The form widget uses forms.PasswordInput, so the value is masked while typing. The serializer marks api_key as write_only, so it is never echoed back over the REST API.

Encryption at rest

The RIRUserKey.api_key column is an EncryptedCharField. Saving it transparently runs the value through Fernet encryption with a key derived from the plugin's encryption_key setting (or NetBox's SECRET_KEY when the setting is empty). Reading it (via the ORM) transparently decrypts.

Implementation details:

  • KDF: HKDF-SHA256, salt netbox-rir-manager, info api-key-encryption, output 32 bytes.
  • Cipher: Fernet (AES-128-CBC + HMAC-SHA256 + IV).
  • Storage prefix: $FERNET$<token>. Values without the prefix are returned as-is, which preserves backward compatibility with rows written before the field was added.
  • Decryption failure mode: InvalidToken returns the stored value verbatim instead of raising.
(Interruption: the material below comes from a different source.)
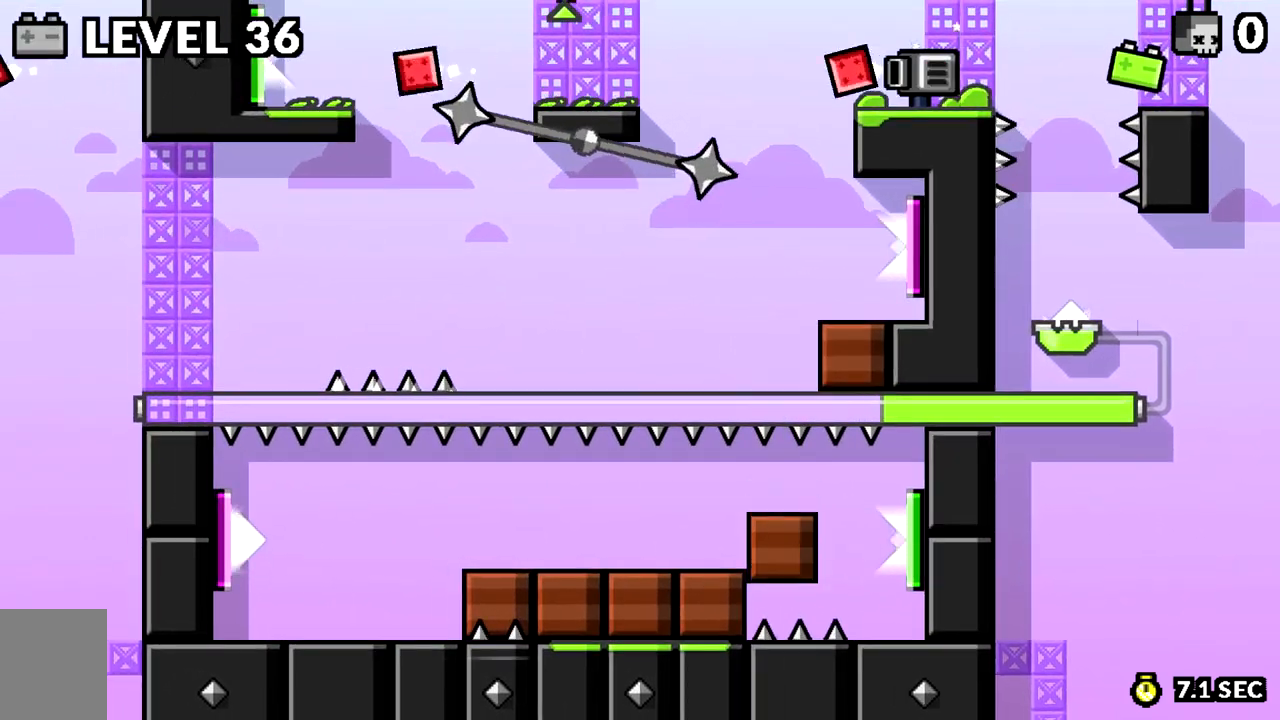
{"keys": ["d"], "events": [[267, "d", "down"], [267, "space", "down"], [501, "space", "up"]]}
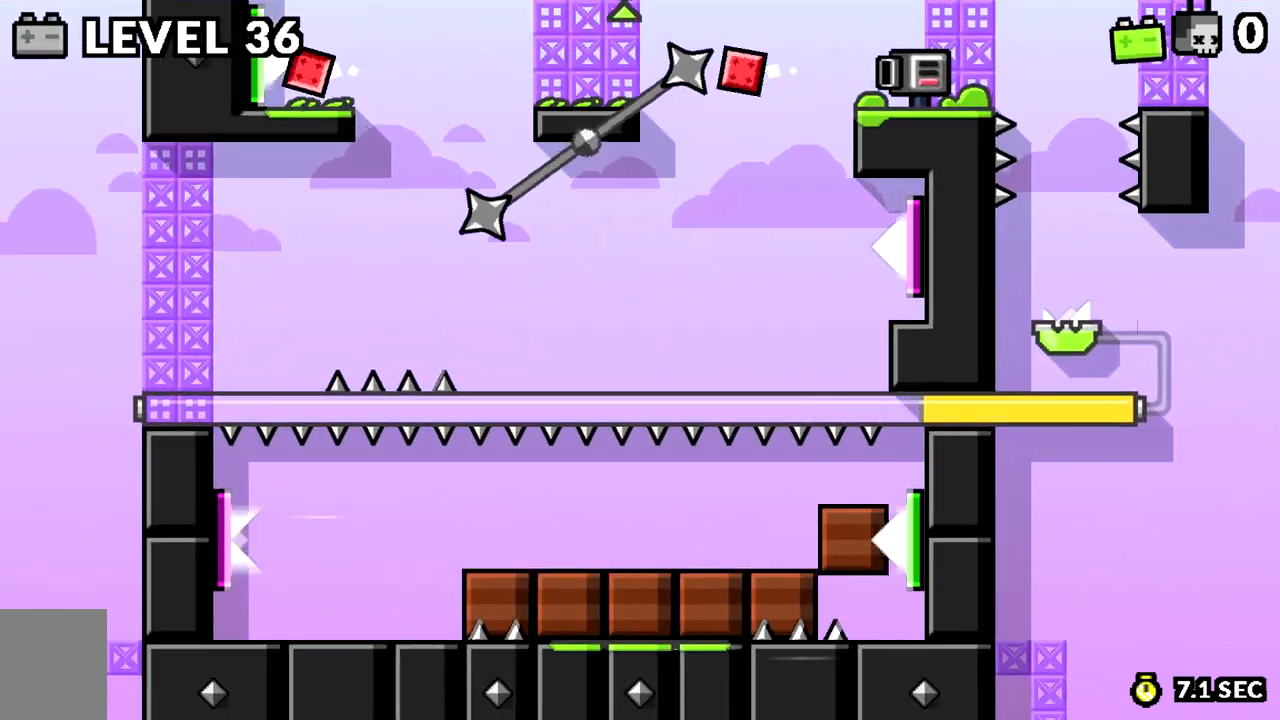
{"keys": ["d"], "events": [[133, "space", "down"], [333, "space", "up"]]}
This means a misconfigured encryption_key will not crash the application, but write operations will fail at the RIR with confusing errors. See the warning below.

The implementation is netbox_rir_manager.fields.EncryptedCharField.

Rotation

Rotating a single user's RIR API key:

  1. Update the key with the RIR.
  2. Edit the RIRUserKey row in NetBox and paste the new value.
  3. Save. The new ciphertext replaces the old.

Rotating the encryption_key setting:

  1. Pre-flight: write a one-shot Django shell snippet that loops over every RIRUserKey, reads api_key (which decrypts under the old key), and save()s it back (which re-encrypts under the same old key). This guarantees no plaintext rows remain.
  2. Update encryption_key in configuration.py.
  3. Restart NetBox and the RQ worker.
  4. Have each user re-enter their key. There is no way to recover the old ciphertext under the new key.

Lost keys are unrecoverable

Changing or losing encryption_key (or SECRET_KEY when the plugin's setting is empty) makes every previously encrypted API key unrecoverable. Treat the encryption key like a database password: store it in your secrets manager and back it up alongside the database.

REST API

GET  /api/plugins/rir-manager/user-keys/
POST /api/plugins/rir-manager/user-keys/
GET  /api/plugins/rir-manager/user-keys/{id}/
PATCH /api/plugins/rir-manager/user-keys/{id}/
DELETE /api/plugins/rir-manager/user-keys/{id}/

api_key is write_only. List and retrieve responses omit it entirely.

Example create:

curl -X POST https://netbox.example.com/api/plugins/rir-manager/user-keys/ \
    -H "Authorization: Token <netbox-token>" \
    -H "Content-Type: application/json" \
    -d '{
      "user": 1,
      "rir_config": 1,
      "api_key": "API-XXXX-XXXX-XXXX-XXXX"
    }'

Filtering

The list view filters by user and rir_config_id. Search matches user.username.

Permissions

To use sync and write actions, a user needs:

  • netbox_rir_manager.view_rirconfig on the target config.
  • netbox_rir_manager.view_riruserkey and netbox_rir_manager.add_riruserkey to manage their own key.
  • The relevant change_* permission on the resource being modified.

Admins managing keys for other users additionally need netbox_rir_manager.add_riruserkey and change_riruserkey. See Reference: Permissions.